Alors: les nuits sont devenues folles.
Alors: les nuits sont devenues fauves, leurs dents cisaillent mon seuil, leurs griffes fouaillent le sol autour de moi, elles le creusent, elles l’éventrent et le ravagent, et qui désormais peut s’y tenir qui a ce saccage seulement où placer ses pieds? Alors, il n’y eut plus, de certitude, que la certitude immense et tournoyante de ma peur, l’excentrement incessant de la terreur et du tourment.
Les nuits, il y avait: ma nuit, bâtie de moellons et de bois, bâtie de reflets de feu sur les pierres (mais aux joints de mortier effrité, ce qui se glisse, rampe et s’immisce et s’approche de toi, à la faveur des ombres dansantes, le sais-tu seulement, la vois-tu seulement, l’antenne rétractile, la patte chitineuse qui tâte et palpe et inspecte?), ma nuit étroite comme un suaire et le seul mouvement, en ces limites resserrées, il est de la main qui essuie la sueur sur le front, et du bras, qui nourrit le feu, et de l’œil encore, qui guette et gonfle – et, en cercle autour de cette nuit, il y avait: l’autre nuit, celle des mouvements furtifs et des aguets, des poses d’avant le bond et du feulement à l’entre-babine où perle une écume claire, la nuit des proies et des prises, des dents entrecroisées qui lacèrent et des déplacements entiers et sourds, la nuit des reptations et des patiences aux yeux jaunes, dilatés. Il y avait: ma nuit, pleine de peur ainsi que la peur est emplie de terreur et le fleuve d’eau en mouvement parmi les eaux, et l’âme d’inquiétude et de ferveur et de choses inavouables, ma nuit telle une cave creusée, sonore de chaque bruit guetté et sonore encore de la rumeur de la source, ma nuit titubante, aux yeux lourds et aux paupières lourdes, aux membres lourds et à la voix empêchée – et il y avait l’autre nuit à son entour, celle des massacres et des dépeçages, la dure obscurité frontale où, si tu frappes du poing, ton poing s’y meurtrit et peut-être même une main le saisit par une fissure et le tire à soi et tout le corps alors irrésistiblement suit, qui disparaît avec un cri?

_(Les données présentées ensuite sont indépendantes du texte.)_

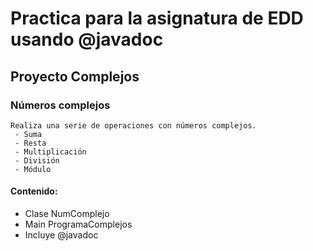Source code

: # Practica para la asignatura de EDD usando @javadoc
## Proyecto Complejos
### Números complejos
    Realiza una serie de operaciones con números complejos.
     - Suma
     - Resta
     - Multiplicación
     - División
     - Módulo
    
#### Contenido:
<ul>
  
<li>Clase NumComplejo</li>
<li>Main ProgramaComplejos</li>
<li>Incluye @javadoc</li>
  
</ul>
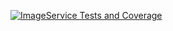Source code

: [![ImageService Tests and Coverage](https://github.com/JamesAndrewKong/jordyjimduo1/actions/workflows/image-service.yml/badge.svg)](https://github.com/JamesAndrewKong/jordyjimduo1/actions/workflows/image-service.yml)
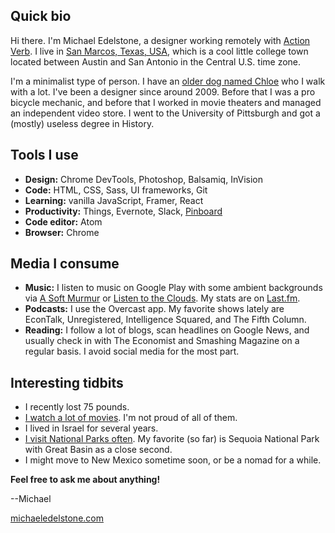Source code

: ## Quick bio
Hi there. I'm Michael Edelstone, a designer working remotely with [Action Verb](http://actionverb.com/). I live in [San Marcos, Texas, USA](https://goo.gl/maps/XV5BuN1iLfM2), which is a cool little college town located between Austin and San Antonio in the Central U.S. time zone.

I'm a minimalist type of person. I have an [older dog named Chloe](https://goo.gl/photos/fPjx3izDvSSz9euR7) who I walk with a lot. I've been a designer since around 2009. Before that I was a pro bicycle mechanic, and before that I worked in movie theaters and managed an independent video store. I went to the University of Pittsburgh and got a (mostly) useless degree in History.

## Tools I use
 - **Design:** Chrome DevTools, Photoshop, Balsamiq, InVision
 - **Code:** HTML, CSS, Sass, UI frameworks, Git
 - **Learning:** vanilla JavaScript, Framer, React
 - **Productivity:** Things, Evernote, Slack, [Pinboard](https://pinboard.in/u:tsanzer)
 - **Code editor:** Atom
 - **Browser:** Chrome

## Media I consume
 - **Music:** I listen to music on Google Play with some ambient backgrounds via [A Soft Murmur](http://asoftmurmur.com/) or [Listen to the Clouds](http://listentothe.cloud/). My stats are on [Last.fm](http://www.last.fm/user/tsanzer).
 - **Podcasts:** I use the Overcast app. My favorite shows lately are EconTalk, Unregistered, Intelligence Squared, and The Fifth Column.
 - **Reading:** I follow a lot of blogs, scan headlines on Google News, and usually check in with The Economist and Smashing Magazine on a regular basis. I avoid social media for the most part.

## Interesting tidbits
 - I recently lost 75 pounds.
 - [I watch a lot of movies](http://www.imdb.com/list/ls062779538/?sort=created:desc). I'm not proud of all of them.
 - I lived in Israel for several years.
 - [I visit National Parks often](https://drive.google.com/open?id=18UmsEMmCnD-Nw_pzG3fmYnuURfY&usp=sharing). My favorite (so far) is Sequoia National Park with Great Basin as a close second.
 - I might move to New Mexico sometime soon, or be a nomad for a while.

**Feel free to ask me about anything!**

--Michael

[michaeledelstone.com](http://michaeledelstone.com)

Puis les jours se firent semblables aux nuits et je ne sortis plus de la maison. Pour pisser ni pour chier je ne sortis plus de la maison et la maison, elle est tabernacle assailli, elle est l’urne où l’on serre la cendre adorable, elle est, entre les os de la montagne, le cœur même de la montagne, effaré et pressé et tout empli comme d’une saumure d’effroi (quand la mort furtivement te touche les lèvres de son doigt furtif, et alors elle te marque ainsi que le bétail nouveau-né, le propriétaire déjà d’une encoche le marque pour l’abattoir, ne sens-tu pas cette eau putride, entre tes lèvres, cette marée de la révulsion et comme la marée même, refluante, de la vie sur les hauts-fonds de la mort?) et elle est également comme du dément le crâne étroit aux limites étroites contre lequel il presse ses poings sans puissance.
Dans la maison, il y avait le jour – il y avait un vaste panneau précieux où chaque forme et son ombre posaient le sceau descriptif de leur titre, de leur naissance et de leur rang, un large panneau d’or inscrit de signes et de glyphes pour l’obstruction de ma dernière fenêtre – et il y avait mon jour: cette menue monnaie fugace que me jetait le ciel, entre les interstices des poutres, ces reflets et ces atomes et ces grains lumineux que je mendiais, à travers mes larmes, comme un Prince en exil sur les trottoirs de l’exil.